También estuvo presente en su primer beso, titilando al compás de los grillos de verano, guiñándole un ojo cuando él, en medio del beso, abrió uno de los suyos, vergonzoso, para ver si miraba. Las noches que prometían lluvia, la echaba de menos, y la imaginaba en las ventanas de otros niños y, celoso, se dormía a regañadientes.

Tanto soñaba con ella, que tomó una firme determinación: ir a buscarla. Haría todo lo que pudiera para lograrlo. Decidió primero saber de ella y después encontrarla. Estudió con ahínco, casi con ansia, cada día, cada noche… La estrella parecía estar contenta por la decisión, porque con su luz, le ayudaba a estudiar entre las sábanas. Cada día la quería más. Le enseñaba sus notas, contaba sus inquietudes al aire, la paloma mensajera entre él y la estrella, también sus alegrías que iban creciendo con él. Su sueño también crecía, nunca mermó, ni siquiera cuando supo que el nombre de su estrella era Z5849YAlfa y comprendió que tendría que inventarse un mote cariñoso para ella.

El niño se hizo adulto al amparo de su brillo, y llegó a convertirse primero en astrofísico y después en astronauta. Ya estaba preparado para su búsqueda. El primer viaje fue decepcionante, apenas pudo acercarse a ella, apenas vio que su luz se hiciese más grande, a medida que se alejaba de la Tierra. No le importó, nada acabaría con su sueño.

Sus misiones cada vez eran más lejanas, cada vez pasaba más tiempo fuera del planeta. En su camino descubrió grandes maravillas, nebulosas de nácar, planetas verdes, cunas de estrellas, caminos estelares, meteoritos habitados por duendes, estrellas rellenas de polvo de hadas, astronautas errantes, una rosa solitaria en un minúsculo planeta…

Los años pasaban y la estrella seguía aún muy lejos. Sus misiones poblaban los sueños y la admiración de niños, de adultos, de soñadores compulsivos, de magos de a pie. De repente, un día, el ordenador de a bordo con su voz que sonaba a prodigio esperado, le informó.

-Próximo destino: Z5849Y alfa.

Se volvió hacia la inmensa cristalera frontal de la nave. El asombro y la emoción transformaron su rostro, y sus pupilas, al fin, se convirtieron en brillo de estrella. Prudentemente, y casi de forma reverente, se acercó todo lo que pudo. Tuvo con ella charlas de enamorados, a base de estudios e investigaciones, haciendo que le contara poco a poco todos sus secretos, descubriendo su sagrada esencia, su alma celeste.
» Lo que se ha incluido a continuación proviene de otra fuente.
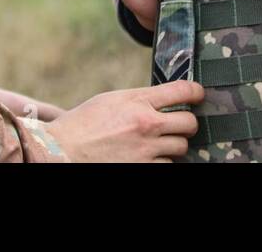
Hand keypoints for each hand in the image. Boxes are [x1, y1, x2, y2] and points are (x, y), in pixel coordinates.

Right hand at [46, 81, 203, 161]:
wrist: (63, 152)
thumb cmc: (83, 123)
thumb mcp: (112, 99)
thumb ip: (140, 98)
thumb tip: (164, 100)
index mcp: (138, 102)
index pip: (182, 91)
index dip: (196, 91)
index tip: (198, 94)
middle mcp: (147, 126)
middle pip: (189, 124)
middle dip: (187, 124)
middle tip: (179, 125)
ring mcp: (146, 152)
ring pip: (181, 149)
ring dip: (173, 146)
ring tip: (158, 144)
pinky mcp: (143, 170)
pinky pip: (167, 166)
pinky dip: (161, 162)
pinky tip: (148, 157)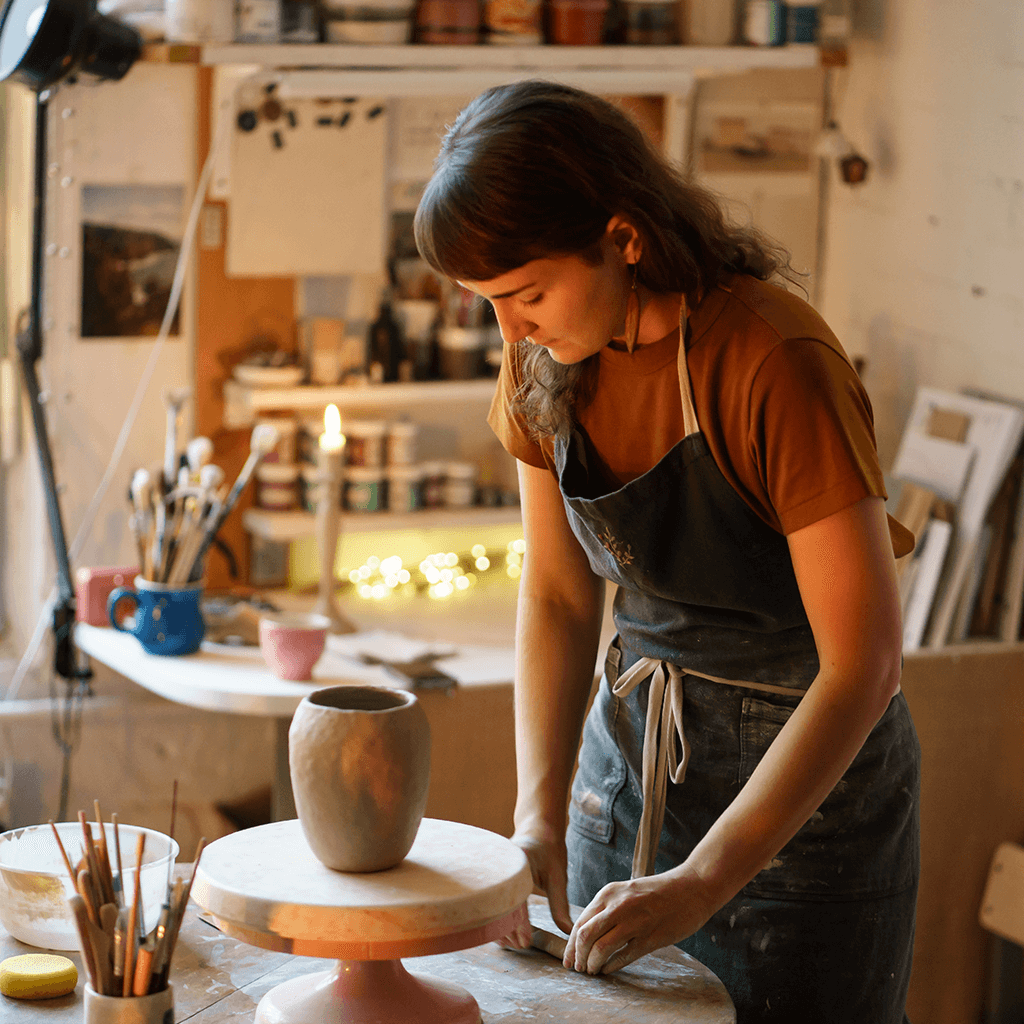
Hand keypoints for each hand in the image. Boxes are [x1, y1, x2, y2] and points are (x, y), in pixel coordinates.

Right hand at [499, 825, 574, 949]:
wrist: (537, 829)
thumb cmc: (549, 850)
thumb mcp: (558, 876)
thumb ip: (560, 905)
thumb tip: (568, 931)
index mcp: (518, 864)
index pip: (514, 900)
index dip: (518, 924)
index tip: (525, 942)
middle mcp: (501, 867)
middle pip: (497, 906)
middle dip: (507, 929)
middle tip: (521, 946)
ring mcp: (494, 872)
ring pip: (490, 906)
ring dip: (499, 926)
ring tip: (514, 943)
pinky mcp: (493, 879)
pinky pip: (490, 902)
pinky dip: (495, 918)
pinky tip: (504, 933)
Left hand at [563, 867, 714, 974]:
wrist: (692, 888)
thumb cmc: (659, 892)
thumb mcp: (627, 892)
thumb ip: (608, 909)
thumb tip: (586, 935)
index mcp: (609, 893)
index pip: (580, 923)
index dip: (571, 945)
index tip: (569, 959)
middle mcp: (618, 905)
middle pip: (585, 936)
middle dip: (578, 957)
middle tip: (579, 969)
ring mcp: (635, 921)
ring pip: (600, 948)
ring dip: (592, 964)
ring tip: (593, 971)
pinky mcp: (651, 937)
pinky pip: (623, 956)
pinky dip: (611, 967)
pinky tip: (608, 971)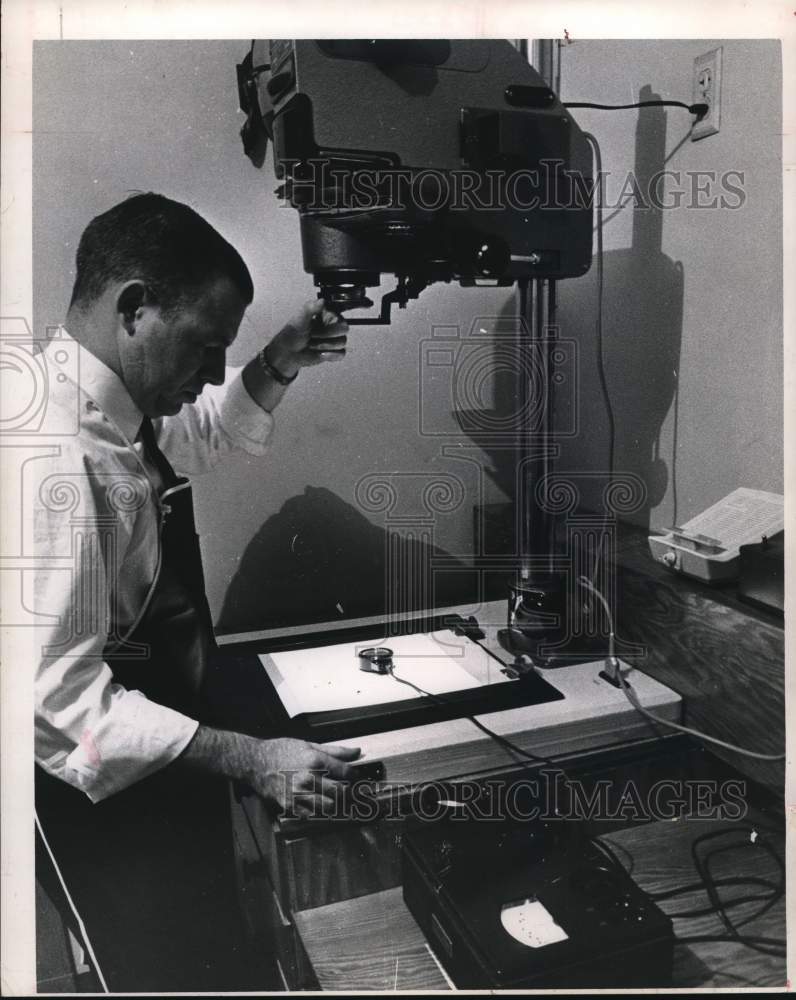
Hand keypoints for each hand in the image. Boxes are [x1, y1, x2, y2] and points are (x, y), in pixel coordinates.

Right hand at [246, 737, 360, 818]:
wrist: (256, 763)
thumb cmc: (282, 751)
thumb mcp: (309, 744)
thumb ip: (335, 751)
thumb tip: (356, 751)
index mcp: (315, 761)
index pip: (345, 772)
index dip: (355, 776)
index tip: (357, 778)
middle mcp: (309, 778)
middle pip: (340, 792)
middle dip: (350, 793)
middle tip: (354, 793)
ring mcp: (299, 794)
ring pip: (328, 807)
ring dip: (337, 805)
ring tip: (340, 801)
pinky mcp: (290, 805)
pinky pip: (312, 815)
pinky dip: (320, 812)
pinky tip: (322, 806)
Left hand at [264, 298, 347, 378]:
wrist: (289, 352)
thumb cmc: (293, 334)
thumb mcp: (300, 318)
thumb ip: (311, 308)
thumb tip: (322, 301)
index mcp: (327, 315)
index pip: (339, 317)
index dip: (328, 324)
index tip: (315, 326)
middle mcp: (333, 326)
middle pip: (344, 329)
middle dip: (327, 335)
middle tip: (313, 335)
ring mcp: (335, 339)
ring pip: (342, 342)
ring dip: (325, 345)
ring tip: (313, 344)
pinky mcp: (335, 352)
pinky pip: (341, 353)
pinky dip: (330, 355)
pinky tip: (320, 353)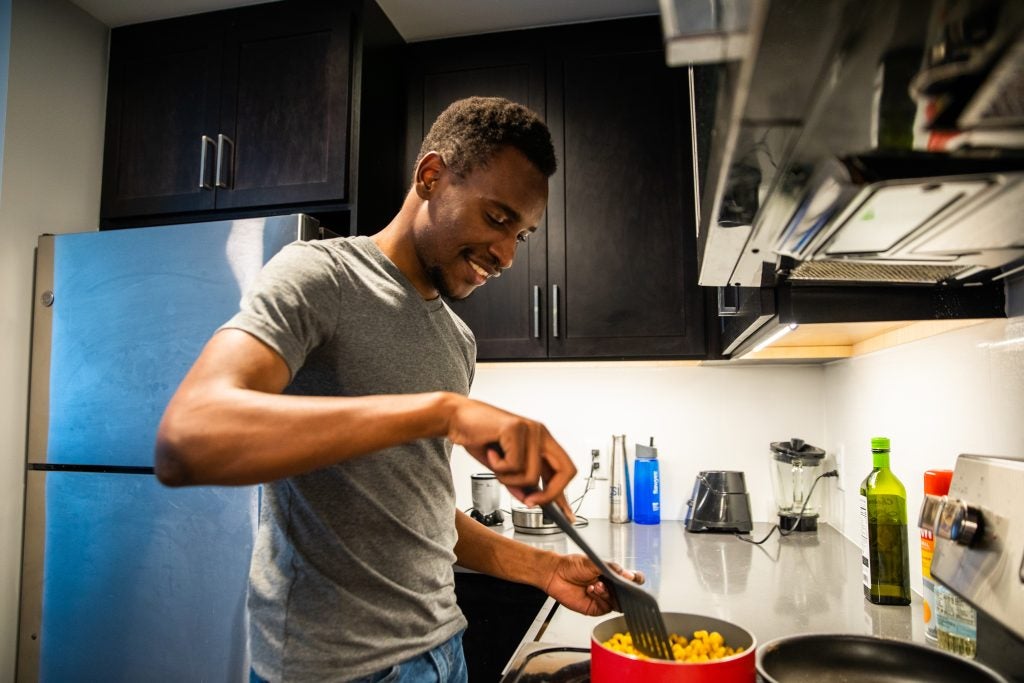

Cuando llegó el momento de partir, no tuvo que despedirse. No era necesario, sólo se aproximó al cristal, besó su superficie tibia y le dio las gracias. Volvió hacia la tierra y aunque cada vez se alejaba más de Z5849Y alfa, en realidad no sintió que fuese así. Siempre estaría con él, como cuando ahuyentaba sus fantasmas o iluminaba sus sueños; al fin y al cabo, sólo tenía que buscarla en el cielo para enamorarse aún más de ella…  y de su propia vida.